This thread encapsulates my mood this week in a lot of ways.

For the first six weeks or so, I felt like I was doing really well.

WFH had a novelty effect, and certain upsides, and that was good. https://twitter.com/PAG1962/status/1259925868866043910
Combining childcare and WFH went much better than I expected. That produced a bit of a self-satisfied 'superdad' glow. The 'crisis' dynamic meant there was an immediacy to the work, that had to 'get done.' I really felt like I was hugely effective and productive.
The bloom now feels off the rose. Charlie is less entertained by the TV, and I am less able to filter him out when he is you know, just being a wee guy. I feel crap ignoring a morning hug to finish a sentence. My concentration feels like it seeping through my ears.
This creates a guilt compound effect. Instead of feeling smug about combining work and childcare, I am feeling guilty about doing both badly.

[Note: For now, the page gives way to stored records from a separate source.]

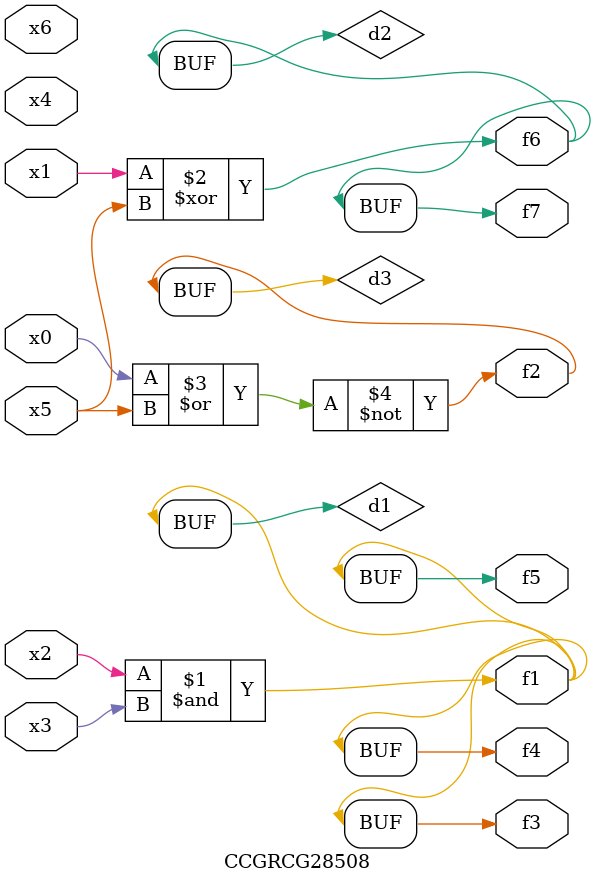
<source format=v>
module CCGRCG28508(
	input x0, x1, x2, x3, x4, x5, x6,
	output f1, f2, f3, f4, f5, f6, f7
);

	wire d1, d2, d3;

	and (d1, x2, x3);
	xor (d2, x1, x5);
	nor (d3, x0, x5);
	assign f1 = d1;
	assign f2 = d3;
	assign f3 = d1;
	assign f4 = d1;
	assign f5 = d1;
	assign f6 = d2;
	assign f7 = d2;
endmodule

</source>
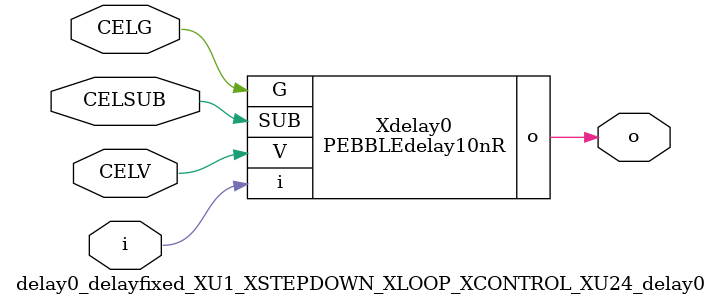
<source format=v>



module PEBBLEdelay10nR ( o, V, G, i, SUB );

  input V;
  input i;
  input G;
  output o;
  input SUB;
endmodule

//Celera Confidential Do Not Copy delay0_delayfixed_XU1_XSTEPDOWN_XLOOP_XCONTROL_XU24_delay0
//TYPE: fixed 10ns
module delay0_delayfixed_XU1_XSTEPDOWN_XLOOP_XCONTROL_XU24_delay0 (i, CELV, o,
CELG,CELSUB);
input CELV;
input i;
output o;
input CELSUB;
input CELG;

//Celera Confidential Do Not Copy delayfast0
PEBBLEdelay10nR Xdelay0(
.V (CELV),
.i (i),
.o (o),
.G (CELG),
.SUB (CELSUB)
);
//,diesize,PEBBLEdelay10nR

//Celera Confidential Do Not Copy Module End
//Celera Schematic Generator
endmodule

</source>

I think this is oddly why that latest 'Owen Jones' stooshie has triggered a lot of people. It has that ugly grain of truth.
I feel genuinely lucky to be comfortable financially. I feel lucky to have a wonderful wee toddler whose joyful development is a living testament to the fact that our lives are not in fact temporally frozen.
This process must be so grim for financially precarious single twenty-somethings.

However, it is still hard trying to do childcare, work, housework and exercise each day.
I guess the point is that quality of life is not binary. Anxieity is not binary. They exist on a spectrum.

It is ok to find this difficult, even if others have it much harder than you.
One regrettable thing is that it feels like we are all starting to give each other, and ourselves, more of a hard time. This is a time of shortage, but if we try, we can try not to run out of the empathy and compassion that are the cornerstones of our way forward.